Keeping track of the ongoing stream of ML applications in biology (for better or worse)

March 5, 2025: Prohormone prediction uncovers a non-incretin anti-obesity peptide

Data

The computational side of this project extracted canonical sequences from reviewed, secreted human genes retrieved from UniProtKB (an EMBL-EBI and SIB consortium). The resulting fasta was fairly small (~2000 records). However, these sequences were not training data; the subsequent bioactivity prediction tools relied on several academic, manually-curated peptide datasets: APD3, BioDADPep, BIOPEP-UWM, CancerPPD, CAMPR3, DBAASP, LAMP2, NeuroPedia, NeuroPep, PeptideDB, and SATPdb.

Model

The bioactivity step uses neural network models MultiPep and PeptideRanker, both convolutional neural networks.

Multipep’s starting conv. layers range from 4-40 amino acids. These are pooled and churned through iterations of dense+dropout. The resulting outputs are used to predict a peptide class hierachy w/ some simple sigmoid or max operations. PeptideRanker is entirely different: it scans a window across the peptide, applying a 2 layer NN to each window chunk. These are summed together, and fed through another 2 layer NN.

February 19, 2025: Evo 2

Data

This uses OpenGenome2, a curated set of fastas with 8.8 trillion nucleotides.

  • Eukaryotic reference genomes (~17k organisms), metagenomes, mRNA and ncRNA are from NCBI RefSeq and others (e.g. EMBL-EBI).

  • Prokaryotic reference genomes (~113k organisms) are from GTDB (which is itself sourced from NCBI RefSeq)

Model

Evo2 uses StripedHyena2, a “hybrid” model with both explicit and implicit convolutional operators. The blocks of convolutional operators are interleaved by vanilla multi-head attention layers. The selling point of “hybrid models” is subquadratic computational costs without comprising, similar to other transformer alternatives.

February 19, 2025: AI co-scientist

Data

This is an “agent” system built on Gemini 2.0; the training data for this LLM, like all big tech models, is not public. They are also scant on details about the databases used by the agent tools. In their supp. examples, they list TCGA (an NIH program), Open Targets Platform (EMBL, Sanger, and pharma are partners), DepMap(a Broad institute project), and Alphafold, which uses PDB as a database. I understand agents are pitched as a framework that can be linked to any database, but I still would have liked a list of what they use now.

Model

The paper states that a team of specialized agents underpin the model. An agent is tech marketing-speak for an LLM embedded in a runtime along with a toolset, memory, etc. The more rigorous thinking is outsourced to focused, intentionally designed scientific models (eg Alphafold)

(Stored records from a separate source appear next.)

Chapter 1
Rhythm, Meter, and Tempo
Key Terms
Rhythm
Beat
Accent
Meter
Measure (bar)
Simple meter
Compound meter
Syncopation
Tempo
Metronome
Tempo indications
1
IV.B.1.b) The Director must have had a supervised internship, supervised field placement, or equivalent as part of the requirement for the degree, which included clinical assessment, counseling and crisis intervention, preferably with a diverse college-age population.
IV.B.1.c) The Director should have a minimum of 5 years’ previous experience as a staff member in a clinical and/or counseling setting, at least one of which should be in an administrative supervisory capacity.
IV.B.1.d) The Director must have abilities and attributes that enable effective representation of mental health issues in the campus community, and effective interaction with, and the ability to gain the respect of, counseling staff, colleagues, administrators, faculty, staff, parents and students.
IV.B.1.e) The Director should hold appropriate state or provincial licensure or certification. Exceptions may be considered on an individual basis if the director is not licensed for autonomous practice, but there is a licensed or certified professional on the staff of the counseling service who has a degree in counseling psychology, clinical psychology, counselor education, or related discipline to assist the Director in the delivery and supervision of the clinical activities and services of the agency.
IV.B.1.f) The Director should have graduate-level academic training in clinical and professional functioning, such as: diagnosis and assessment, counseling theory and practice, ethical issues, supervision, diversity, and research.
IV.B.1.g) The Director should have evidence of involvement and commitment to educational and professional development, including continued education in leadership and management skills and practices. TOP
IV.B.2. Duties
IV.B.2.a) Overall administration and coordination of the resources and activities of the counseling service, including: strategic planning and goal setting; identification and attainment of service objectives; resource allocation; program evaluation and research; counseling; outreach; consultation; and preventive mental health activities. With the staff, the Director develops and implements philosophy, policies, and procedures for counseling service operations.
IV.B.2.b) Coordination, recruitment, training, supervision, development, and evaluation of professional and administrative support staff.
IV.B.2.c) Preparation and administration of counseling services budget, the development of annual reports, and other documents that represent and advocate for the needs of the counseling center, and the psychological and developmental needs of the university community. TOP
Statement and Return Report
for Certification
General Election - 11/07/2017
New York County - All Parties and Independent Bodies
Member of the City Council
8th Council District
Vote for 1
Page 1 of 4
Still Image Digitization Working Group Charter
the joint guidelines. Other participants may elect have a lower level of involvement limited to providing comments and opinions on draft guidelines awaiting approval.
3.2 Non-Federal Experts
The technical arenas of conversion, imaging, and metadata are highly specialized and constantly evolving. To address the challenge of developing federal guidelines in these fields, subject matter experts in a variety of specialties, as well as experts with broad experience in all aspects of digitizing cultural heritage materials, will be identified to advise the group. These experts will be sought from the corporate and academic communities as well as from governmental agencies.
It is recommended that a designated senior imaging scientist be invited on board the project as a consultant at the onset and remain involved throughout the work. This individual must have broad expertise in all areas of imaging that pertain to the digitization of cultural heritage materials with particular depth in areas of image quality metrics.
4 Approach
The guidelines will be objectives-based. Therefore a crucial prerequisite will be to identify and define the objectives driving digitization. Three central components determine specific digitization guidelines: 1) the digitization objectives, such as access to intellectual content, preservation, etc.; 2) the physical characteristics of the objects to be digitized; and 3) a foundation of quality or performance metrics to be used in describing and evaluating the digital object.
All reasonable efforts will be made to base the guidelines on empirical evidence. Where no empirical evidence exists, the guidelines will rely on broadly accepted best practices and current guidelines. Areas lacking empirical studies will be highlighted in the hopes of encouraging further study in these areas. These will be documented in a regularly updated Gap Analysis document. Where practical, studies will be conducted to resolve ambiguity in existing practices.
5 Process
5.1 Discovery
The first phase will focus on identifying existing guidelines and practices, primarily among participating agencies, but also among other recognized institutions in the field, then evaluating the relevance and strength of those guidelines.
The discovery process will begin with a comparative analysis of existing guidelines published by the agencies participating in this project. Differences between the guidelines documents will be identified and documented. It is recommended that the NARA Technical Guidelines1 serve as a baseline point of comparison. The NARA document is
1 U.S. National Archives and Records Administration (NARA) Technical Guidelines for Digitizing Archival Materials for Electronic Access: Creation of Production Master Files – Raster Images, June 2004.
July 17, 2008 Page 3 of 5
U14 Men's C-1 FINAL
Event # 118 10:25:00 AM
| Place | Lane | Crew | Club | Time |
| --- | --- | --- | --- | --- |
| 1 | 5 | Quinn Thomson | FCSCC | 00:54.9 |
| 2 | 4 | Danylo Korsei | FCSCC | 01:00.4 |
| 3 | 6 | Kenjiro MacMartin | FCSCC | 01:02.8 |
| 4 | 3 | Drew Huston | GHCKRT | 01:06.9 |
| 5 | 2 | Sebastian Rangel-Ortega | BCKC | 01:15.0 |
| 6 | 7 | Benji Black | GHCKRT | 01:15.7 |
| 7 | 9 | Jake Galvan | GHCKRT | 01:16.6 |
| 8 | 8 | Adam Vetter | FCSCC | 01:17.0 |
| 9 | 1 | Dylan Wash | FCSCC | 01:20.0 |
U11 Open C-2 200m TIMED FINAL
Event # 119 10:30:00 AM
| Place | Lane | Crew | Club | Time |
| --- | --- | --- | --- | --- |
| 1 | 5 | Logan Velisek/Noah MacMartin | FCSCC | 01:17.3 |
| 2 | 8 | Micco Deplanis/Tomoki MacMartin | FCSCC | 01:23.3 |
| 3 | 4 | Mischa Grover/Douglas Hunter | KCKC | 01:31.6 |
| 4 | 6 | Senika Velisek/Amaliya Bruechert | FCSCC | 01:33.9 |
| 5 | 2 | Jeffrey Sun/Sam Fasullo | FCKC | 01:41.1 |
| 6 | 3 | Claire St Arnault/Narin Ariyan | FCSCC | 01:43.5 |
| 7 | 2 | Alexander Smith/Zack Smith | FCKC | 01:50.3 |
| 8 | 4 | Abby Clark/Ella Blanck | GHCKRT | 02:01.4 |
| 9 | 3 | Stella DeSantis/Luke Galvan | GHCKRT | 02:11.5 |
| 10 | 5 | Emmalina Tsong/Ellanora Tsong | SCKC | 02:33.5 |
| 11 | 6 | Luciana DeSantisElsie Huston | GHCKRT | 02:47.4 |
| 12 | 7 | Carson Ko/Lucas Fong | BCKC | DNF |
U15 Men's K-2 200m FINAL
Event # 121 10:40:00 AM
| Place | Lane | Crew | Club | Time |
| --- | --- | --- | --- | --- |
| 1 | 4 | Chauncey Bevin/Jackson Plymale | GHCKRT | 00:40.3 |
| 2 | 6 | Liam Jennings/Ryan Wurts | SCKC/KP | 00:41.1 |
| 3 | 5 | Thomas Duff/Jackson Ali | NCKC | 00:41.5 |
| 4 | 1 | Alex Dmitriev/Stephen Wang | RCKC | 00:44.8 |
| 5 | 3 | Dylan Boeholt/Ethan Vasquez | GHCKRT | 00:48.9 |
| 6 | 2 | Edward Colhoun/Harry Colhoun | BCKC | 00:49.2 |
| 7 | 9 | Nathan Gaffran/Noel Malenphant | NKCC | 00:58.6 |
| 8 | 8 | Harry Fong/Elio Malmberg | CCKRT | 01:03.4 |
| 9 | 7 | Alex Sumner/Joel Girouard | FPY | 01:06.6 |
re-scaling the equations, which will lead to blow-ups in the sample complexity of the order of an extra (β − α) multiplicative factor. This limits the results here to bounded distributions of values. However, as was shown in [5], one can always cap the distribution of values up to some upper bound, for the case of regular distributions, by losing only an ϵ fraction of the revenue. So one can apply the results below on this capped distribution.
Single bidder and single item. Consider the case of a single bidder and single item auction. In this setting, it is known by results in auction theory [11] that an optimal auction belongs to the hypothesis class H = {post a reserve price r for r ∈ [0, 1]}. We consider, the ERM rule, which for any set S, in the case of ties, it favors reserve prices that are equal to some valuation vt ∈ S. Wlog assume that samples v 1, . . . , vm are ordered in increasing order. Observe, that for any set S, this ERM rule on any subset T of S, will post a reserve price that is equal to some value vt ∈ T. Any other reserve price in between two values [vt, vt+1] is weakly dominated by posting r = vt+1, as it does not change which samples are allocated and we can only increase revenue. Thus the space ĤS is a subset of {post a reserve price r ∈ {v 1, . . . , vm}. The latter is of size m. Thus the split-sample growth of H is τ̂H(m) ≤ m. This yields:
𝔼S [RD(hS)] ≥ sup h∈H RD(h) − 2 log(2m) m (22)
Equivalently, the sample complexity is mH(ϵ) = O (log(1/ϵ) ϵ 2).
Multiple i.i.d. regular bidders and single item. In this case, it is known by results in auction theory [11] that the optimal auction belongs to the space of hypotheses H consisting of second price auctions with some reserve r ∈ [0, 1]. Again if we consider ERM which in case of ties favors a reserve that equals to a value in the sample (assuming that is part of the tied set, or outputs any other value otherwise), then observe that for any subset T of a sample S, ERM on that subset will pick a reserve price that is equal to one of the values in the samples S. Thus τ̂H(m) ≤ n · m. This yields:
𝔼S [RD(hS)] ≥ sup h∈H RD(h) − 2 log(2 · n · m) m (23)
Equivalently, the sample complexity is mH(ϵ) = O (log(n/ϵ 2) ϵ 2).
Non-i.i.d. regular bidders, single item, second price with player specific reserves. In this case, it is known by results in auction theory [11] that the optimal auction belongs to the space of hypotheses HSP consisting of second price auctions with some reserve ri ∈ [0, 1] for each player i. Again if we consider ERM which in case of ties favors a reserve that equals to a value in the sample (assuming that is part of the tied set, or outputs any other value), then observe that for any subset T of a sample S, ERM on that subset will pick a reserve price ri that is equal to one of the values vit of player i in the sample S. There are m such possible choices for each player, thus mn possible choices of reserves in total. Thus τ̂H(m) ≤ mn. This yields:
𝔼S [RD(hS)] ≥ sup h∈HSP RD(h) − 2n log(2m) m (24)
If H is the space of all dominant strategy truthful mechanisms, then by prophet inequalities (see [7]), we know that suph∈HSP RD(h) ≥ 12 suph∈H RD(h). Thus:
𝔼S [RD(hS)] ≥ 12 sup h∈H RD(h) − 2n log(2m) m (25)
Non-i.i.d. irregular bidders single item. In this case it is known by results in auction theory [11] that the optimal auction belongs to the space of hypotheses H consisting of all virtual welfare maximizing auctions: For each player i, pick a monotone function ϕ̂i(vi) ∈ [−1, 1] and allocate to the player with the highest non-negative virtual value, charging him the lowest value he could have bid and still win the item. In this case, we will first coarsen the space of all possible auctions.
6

Perhaps the most notable agent is the ranking agent, which uses competitive strategies like self-play/tournaments. They do mention that the ranking agent uses auto-evaluated ELO or expert assessments to compare hypotheses; hence the rankings are not based on objective ground truth (their words, not mine). In fairness, they do say that they want “more objective, less intrinsically-favored evaluation metrics”. I suspect those metrics will turn out to be … experimental results.

January 7, 2025: Nationwide real-world implementation of AI for cancer detection in population-based mammography screening

Data

This study (PRAIM), which claims to be the largest to use AI for mammography screenings, uses 2 million images, 10% of which were annotated by radiologists. Approximately half a million women participated in the subsequent screening study, with 260k assigned to the AI-supported double reading group.

Associated with each examination, they also collected a set of metadata.

Model

The programme used a proprietary software created by Vara. There is not much detail given on the image processing model, beyond a comment that it consists of a combination of deep convolutional neural networks. Regardless, the image scores are joined with associated priors in an aggregation model. A clever ethical strategy of Vara’s tech is to optimize for both specificity and sensitivity and incorporate them both into the examination flowchart.